■ **TASK ITEM**
Return each line of the entries that mentions the word "NDIS".

[Stored data entries]
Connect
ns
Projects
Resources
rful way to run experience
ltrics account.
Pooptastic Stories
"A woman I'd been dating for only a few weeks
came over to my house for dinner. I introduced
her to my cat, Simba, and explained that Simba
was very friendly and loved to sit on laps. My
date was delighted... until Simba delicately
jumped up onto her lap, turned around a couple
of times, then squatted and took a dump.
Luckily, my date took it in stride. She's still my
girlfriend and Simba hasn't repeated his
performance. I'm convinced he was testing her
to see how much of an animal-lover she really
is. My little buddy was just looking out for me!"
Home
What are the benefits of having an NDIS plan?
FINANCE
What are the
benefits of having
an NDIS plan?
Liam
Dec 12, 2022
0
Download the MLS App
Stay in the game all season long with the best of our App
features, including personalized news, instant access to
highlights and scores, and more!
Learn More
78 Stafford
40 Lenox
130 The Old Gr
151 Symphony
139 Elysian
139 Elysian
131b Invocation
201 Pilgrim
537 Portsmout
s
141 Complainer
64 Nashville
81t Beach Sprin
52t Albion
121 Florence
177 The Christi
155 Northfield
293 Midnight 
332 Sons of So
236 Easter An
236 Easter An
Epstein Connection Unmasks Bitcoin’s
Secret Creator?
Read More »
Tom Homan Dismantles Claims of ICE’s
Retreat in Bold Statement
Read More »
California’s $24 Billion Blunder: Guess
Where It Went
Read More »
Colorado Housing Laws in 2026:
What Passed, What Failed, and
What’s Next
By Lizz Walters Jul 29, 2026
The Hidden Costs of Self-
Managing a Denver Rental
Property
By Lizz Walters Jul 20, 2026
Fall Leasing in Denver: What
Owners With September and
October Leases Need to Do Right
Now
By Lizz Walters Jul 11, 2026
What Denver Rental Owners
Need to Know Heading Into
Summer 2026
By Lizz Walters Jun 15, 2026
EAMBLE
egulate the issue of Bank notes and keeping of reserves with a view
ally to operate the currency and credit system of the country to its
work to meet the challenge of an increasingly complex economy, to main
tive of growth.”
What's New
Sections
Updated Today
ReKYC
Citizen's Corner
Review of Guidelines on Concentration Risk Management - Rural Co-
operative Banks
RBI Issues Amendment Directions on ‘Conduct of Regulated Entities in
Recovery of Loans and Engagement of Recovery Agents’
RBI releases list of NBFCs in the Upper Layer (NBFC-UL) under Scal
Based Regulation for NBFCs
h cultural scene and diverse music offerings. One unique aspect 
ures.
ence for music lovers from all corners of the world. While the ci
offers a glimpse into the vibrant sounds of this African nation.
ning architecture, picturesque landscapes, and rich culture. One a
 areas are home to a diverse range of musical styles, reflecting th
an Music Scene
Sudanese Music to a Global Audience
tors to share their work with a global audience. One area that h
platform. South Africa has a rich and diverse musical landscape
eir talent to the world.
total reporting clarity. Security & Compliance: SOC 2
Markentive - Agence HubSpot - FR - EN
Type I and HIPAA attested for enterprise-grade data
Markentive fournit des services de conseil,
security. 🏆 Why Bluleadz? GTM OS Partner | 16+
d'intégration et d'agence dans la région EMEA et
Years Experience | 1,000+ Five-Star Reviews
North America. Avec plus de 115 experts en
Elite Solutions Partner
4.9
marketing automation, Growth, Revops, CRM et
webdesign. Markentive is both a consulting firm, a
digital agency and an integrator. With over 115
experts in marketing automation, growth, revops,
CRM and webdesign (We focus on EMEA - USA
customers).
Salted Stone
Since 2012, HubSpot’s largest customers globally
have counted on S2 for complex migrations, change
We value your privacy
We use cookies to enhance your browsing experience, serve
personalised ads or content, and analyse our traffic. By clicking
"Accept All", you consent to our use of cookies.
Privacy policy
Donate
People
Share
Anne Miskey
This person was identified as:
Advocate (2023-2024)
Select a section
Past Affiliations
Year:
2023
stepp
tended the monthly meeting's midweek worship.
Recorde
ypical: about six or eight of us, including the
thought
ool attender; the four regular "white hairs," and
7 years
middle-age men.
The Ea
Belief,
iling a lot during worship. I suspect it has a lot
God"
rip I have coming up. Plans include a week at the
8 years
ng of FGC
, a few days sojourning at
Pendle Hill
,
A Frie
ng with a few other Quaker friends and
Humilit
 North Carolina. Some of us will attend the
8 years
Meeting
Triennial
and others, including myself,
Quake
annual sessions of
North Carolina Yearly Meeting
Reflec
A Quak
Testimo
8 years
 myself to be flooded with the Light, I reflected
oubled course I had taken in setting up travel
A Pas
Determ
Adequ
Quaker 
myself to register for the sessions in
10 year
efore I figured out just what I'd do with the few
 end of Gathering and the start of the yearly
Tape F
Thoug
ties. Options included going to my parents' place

■ **ANSWER SECTION**
What are the benefits of having an NDIS plan?
an NDIS plan?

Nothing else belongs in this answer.